Modern cars require powerful multi- and manycore hardware platforms to fulfill the demands of upcoming computationally intensive advanced driver assistance systems. This leads to a distributed hardware/software architecture that poses an unbearable system complexity to designers. Additionally, the strict requirements of new functional safety standards make it extremely difficult to rapidly and comprehensively close the development-evaluation-debug cycle. To overcome these complications, virtual platform technology is a promising approach that provides full hardware/software visibility, controllability and adequate simulation speed at electronic system level. However, for highly heterogeneous systems, such as modern cars, this technology lacks the capability to capture and integrate interactions of multiple subsystems beyond the hardware/software domain. To bridge this gap, this work presents multiple methods to facilitate the integration of virtual platforms into complex heterogeneous multi-domain vehicular simulation systems via the Functional Mock-Up Interface (FMI), the de facto co-simulation standard for automotive. The presented approaches significantly increase the depth of functional safety testing, as holistic car simulation covers cross-domain interactions of its subsystems.

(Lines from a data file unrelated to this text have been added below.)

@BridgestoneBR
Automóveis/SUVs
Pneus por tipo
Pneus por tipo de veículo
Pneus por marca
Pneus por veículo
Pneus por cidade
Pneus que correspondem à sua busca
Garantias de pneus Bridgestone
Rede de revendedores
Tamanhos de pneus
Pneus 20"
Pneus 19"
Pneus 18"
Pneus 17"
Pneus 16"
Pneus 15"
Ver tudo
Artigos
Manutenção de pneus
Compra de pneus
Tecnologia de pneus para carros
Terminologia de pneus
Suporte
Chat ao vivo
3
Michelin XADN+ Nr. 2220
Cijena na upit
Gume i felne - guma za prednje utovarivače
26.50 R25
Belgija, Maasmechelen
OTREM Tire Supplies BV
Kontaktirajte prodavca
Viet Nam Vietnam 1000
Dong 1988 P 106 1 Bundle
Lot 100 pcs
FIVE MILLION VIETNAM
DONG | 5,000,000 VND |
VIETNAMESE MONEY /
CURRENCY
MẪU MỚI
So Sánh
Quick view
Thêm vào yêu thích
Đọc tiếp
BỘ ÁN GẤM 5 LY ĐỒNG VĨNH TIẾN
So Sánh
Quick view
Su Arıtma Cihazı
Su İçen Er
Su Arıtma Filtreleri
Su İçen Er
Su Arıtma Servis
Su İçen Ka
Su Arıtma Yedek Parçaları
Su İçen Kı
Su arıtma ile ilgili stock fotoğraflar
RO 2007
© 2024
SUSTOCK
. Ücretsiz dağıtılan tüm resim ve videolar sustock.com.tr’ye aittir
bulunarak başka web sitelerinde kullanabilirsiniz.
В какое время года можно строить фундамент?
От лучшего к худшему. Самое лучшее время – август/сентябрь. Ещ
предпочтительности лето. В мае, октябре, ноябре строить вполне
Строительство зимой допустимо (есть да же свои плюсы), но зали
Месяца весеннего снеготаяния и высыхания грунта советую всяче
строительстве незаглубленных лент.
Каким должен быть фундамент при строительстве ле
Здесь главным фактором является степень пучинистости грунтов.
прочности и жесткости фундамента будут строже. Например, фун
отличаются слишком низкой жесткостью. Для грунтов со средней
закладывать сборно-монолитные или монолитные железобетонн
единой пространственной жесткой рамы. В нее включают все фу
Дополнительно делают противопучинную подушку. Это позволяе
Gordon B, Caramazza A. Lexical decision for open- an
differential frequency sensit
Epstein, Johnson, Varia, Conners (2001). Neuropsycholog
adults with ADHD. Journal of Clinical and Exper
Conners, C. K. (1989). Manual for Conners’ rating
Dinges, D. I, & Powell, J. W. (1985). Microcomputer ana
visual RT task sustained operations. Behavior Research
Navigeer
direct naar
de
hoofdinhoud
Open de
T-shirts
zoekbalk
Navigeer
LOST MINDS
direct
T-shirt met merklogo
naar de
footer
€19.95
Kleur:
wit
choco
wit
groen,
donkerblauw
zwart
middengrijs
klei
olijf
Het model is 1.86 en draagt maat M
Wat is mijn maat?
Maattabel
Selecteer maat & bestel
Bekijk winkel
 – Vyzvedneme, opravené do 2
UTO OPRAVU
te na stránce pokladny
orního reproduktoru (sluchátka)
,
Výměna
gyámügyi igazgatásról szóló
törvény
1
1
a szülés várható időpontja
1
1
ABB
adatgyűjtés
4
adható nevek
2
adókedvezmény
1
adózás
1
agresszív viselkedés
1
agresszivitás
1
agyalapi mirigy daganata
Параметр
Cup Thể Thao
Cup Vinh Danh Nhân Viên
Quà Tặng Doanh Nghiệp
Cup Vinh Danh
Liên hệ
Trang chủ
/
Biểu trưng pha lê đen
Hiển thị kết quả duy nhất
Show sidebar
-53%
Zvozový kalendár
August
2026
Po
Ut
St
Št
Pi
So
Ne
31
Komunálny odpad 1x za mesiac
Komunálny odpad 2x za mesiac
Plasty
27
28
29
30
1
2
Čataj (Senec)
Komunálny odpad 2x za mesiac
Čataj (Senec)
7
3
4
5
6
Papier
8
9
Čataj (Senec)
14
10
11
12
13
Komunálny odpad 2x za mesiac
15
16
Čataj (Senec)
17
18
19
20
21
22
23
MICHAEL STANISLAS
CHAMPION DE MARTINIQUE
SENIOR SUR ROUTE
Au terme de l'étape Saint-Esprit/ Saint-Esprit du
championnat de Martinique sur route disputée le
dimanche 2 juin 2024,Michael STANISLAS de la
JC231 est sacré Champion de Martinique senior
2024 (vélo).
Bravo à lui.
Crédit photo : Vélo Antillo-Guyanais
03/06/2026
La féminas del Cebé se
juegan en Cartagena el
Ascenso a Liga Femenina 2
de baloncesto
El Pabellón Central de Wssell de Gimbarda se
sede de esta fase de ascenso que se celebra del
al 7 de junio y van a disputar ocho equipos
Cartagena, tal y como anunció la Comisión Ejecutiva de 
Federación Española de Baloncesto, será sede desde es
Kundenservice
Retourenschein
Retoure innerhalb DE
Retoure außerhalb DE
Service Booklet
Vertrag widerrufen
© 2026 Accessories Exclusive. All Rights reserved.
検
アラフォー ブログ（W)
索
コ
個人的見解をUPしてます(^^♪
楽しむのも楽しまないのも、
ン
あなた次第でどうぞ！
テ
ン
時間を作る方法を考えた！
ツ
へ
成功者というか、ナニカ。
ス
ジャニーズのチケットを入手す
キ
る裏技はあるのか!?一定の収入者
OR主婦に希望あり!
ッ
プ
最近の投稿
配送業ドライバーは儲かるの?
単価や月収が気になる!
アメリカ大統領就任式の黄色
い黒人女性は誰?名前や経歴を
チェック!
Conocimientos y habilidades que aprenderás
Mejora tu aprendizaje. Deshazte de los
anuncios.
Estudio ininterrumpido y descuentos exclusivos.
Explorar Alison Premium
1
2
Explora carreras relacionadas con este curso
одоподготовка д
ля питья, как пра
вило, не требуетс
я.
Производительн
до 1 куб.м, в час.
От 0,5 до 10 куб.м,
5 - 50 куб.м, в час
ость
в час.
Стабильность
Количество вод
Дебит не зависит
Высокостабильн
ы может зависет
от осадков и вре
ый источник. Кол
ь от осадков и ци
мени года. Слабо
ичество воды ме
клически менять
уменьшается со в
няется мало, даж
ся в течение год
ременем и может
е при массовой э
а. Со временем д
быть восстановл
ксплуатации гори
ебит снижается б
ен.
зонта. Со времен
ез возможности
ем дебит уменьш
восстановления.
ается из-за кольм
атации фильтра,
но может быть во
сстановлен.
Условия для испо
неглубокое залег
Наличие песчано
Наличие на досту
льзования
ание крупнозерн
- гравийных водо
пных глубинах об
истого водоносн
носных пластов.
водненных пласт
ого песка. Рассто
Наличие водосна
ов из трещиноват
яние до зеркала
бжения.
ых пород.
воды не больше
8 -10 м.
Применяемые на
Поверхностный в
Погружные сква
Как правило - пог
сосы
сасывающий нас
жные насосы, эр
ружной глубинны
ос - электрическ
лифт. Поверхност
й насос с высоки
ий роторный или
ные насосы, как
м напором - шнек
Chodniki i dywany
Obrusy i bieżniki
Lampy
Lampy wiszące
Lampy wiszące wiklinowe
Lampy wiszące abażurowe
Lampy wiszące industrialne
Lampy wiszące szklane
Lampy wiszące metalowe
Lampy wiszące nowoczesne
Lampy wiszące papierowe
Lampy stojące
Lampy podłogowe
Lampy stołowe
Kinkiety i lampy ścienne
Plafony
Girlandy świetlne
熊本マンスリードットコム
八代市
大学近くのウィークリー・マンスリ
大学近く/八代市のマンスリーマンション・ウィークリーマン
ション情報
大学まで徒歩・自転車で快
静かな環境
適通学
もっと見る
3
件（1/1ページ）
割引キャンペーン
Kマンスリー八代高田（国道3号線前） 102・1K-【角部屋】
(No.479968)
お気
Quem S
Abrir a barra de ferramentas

Hybrid simulation for extensible processor cores

Due to their good flexibility-performance trade-off, Application Specific Instruction-set Processors (ASIPs) have been identified as a valuable component in modern embedded systems, especially the extensible ones, achieving good cost-efficiency trade-offs. Since the generation of the described hardware is usually automated to a high extent, in order to deliver an ASIP-based design in due time, developers are limited by the performance of the underlying simulation techniques for software development. On the other hand, the Hybrid Processor simulation technology (HySim), which enables dynamic run-time switching between native and instruction-accurate simulation, has reported high speed-up values for some fixed architectures. This paper presents enhanced HySim technology for extensible cores, based on a layered simulation infrastructure. This technology has shown a speed-up on a per-function basis of two orders of magnitude for a realistic MIMO OFDM benchmark on a multi-core platform with customized Xtensa cores by Tensilica.

SWAT: Assertion-based debugging of concurrency issues at system level

Modern multi- and many-core systems are prone to concurrency-related bugs that surface only at system level. Detecting these bugs might require dealing with low-level hardware (HW) protocols and/or software (SW) inter-task interactions. Virtual platforms (VPs) offer a vehicle to conveniently debug HW/SW functionality, yet developers are mostly limited to manually breakpoint, step and interact with the system. To ease debugging during integration at system level, this paper introduces SWAT, an assertion-based debugging framework that checks and correlates system-wide interactions among HW and SW components. SWAT is used together with VPs to enable detecting HW/SW concurrency bugs with lower effort than traditional manual techniques. Our proposed approach is evaluated on two state-of-the-art platforms running real-world SW stacks.